Exercise details – Write out the records below from the first line through the line containing "(Current)** · 📖 **[中文文档](README.md)**", leaving out any pictures.

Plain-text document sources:
*** Block opens ***

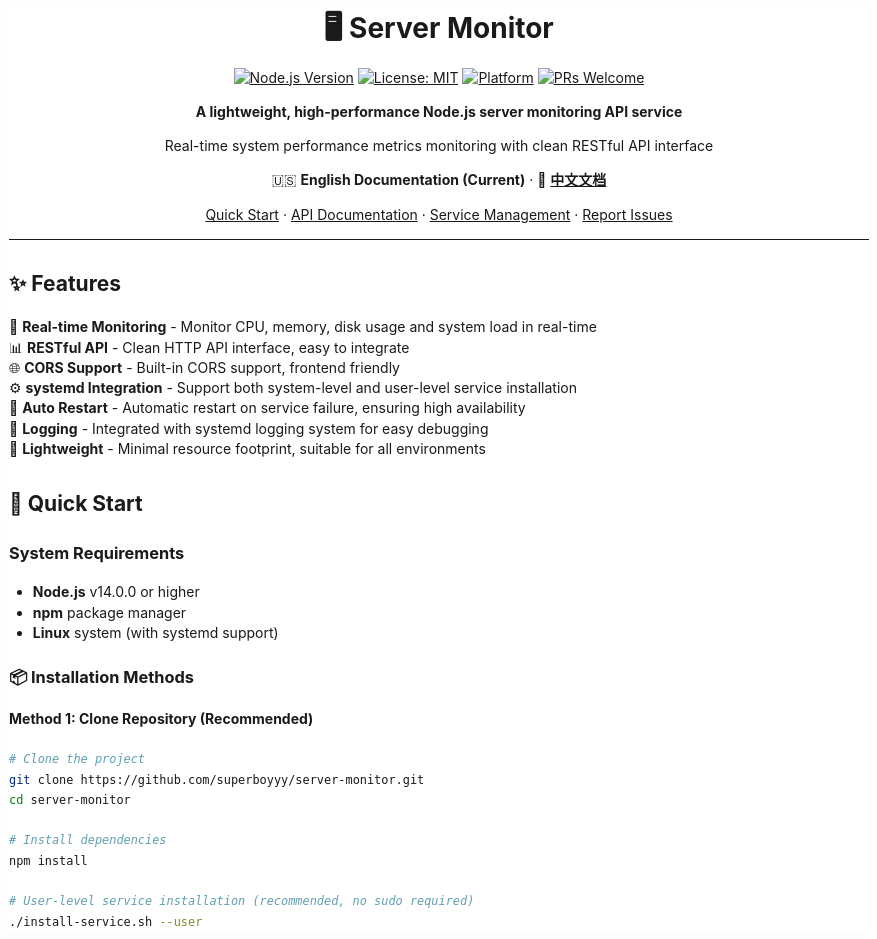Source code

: <div align="center">

# 🖥️ Server Monitor

[![Node.js Version](https://img.shields.io/badge/node-%3E%3D14.0.0-brightgreen.svg)](https://nodejs.org/)
[![License: MIT](https://img.shields.io/badge/License-MIT-yellow.svg)](https://opensource.org/licenses/MIT)
[![Platform](https://img.shields.io/badge/platform-linux-blue.svg)](https://www.linux.org/)
[![PRs Welcome](https://img.shields.io/badge/PRs-welcome-brightgreen.svg)](http://makeapullrequest.com)

**A lightweight, high-performance Node.js server monitoring API service**

Real-time system performance metrics monitoring with clean RESTful API interface

🇺🇸 **English Documentation (Current)** · 📖 **[中文文档](README.md)**

[Quick Start](#🚀-quick-start) · [API Documentation](#📊-api-interface) · [Service Management](#⚙️-service-management) · [Report Issues](https://github.com/superboyyy/server-monitor/issues)

</div>

---

## ✨ Features

🚀 **Real-time Monitoring** - Monitor CPU, memory, disk usage and system load in real-time  
📊 **RESTful API** - Clean HTTP API interface, easy to integrate  
🌐 **CORS Support** - Built-in CORS support, frontend friendly  
⚙️ **systemd Integration** - Support both system-level and user-level service installation  
🔄 **Auto Restart** - Automatic restart on service failure, ensuring high availability  
📝 **Logging** - Integrated with systemd logging system for easy debugging  
🐳 **Lightweight** - Minimal resource footprint, suitable for all environments

## 🚀 Quick Start

### System Requirements

- **Node.js** v14.0.0 or higher
- **npm** package manager
- **Linux** system (with systemd support)

### 📦 Installation Methods

#### Method 1: Clone Repository (Recommended)

```bash
# Clone the project
git clone https://github.com/superboyyy/server-monitor.git
cd server-monitor

# Install dependencies
npm install

# User-level service installation (recommended, no sudo required)
./install-service.sh --user
```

*** Block closes ***

Solution –
Source code

: <div align="center">

# 🖥️ Server Monitor

[![Node.js Version](https://img.shields.io/badge/node-%3E%3D14.0.0-brightgreen.svg)](https://nodejs.org/)
[![License: MIT](https://img.shields.io/badge/License-MIT-yellow.svg)](https://opensource.org/licenses/MIT)
[![Platform](https://img.shields.io/badge/platform-linux-blue.svg)](https://www.linux.org/)
[![PRs Welcome](https://img.shields.io/badge/PRs-welcome-brightgreen.svg)](http://makeapullrequest.com)

**A lightweight, high-performance Node.js server monitoring API service**

Real-time system performance metrics monitoring with clean RESTful API interface

🇺🇸 **English Documentation (Current)** · 📖 **[中文文档](README.md)**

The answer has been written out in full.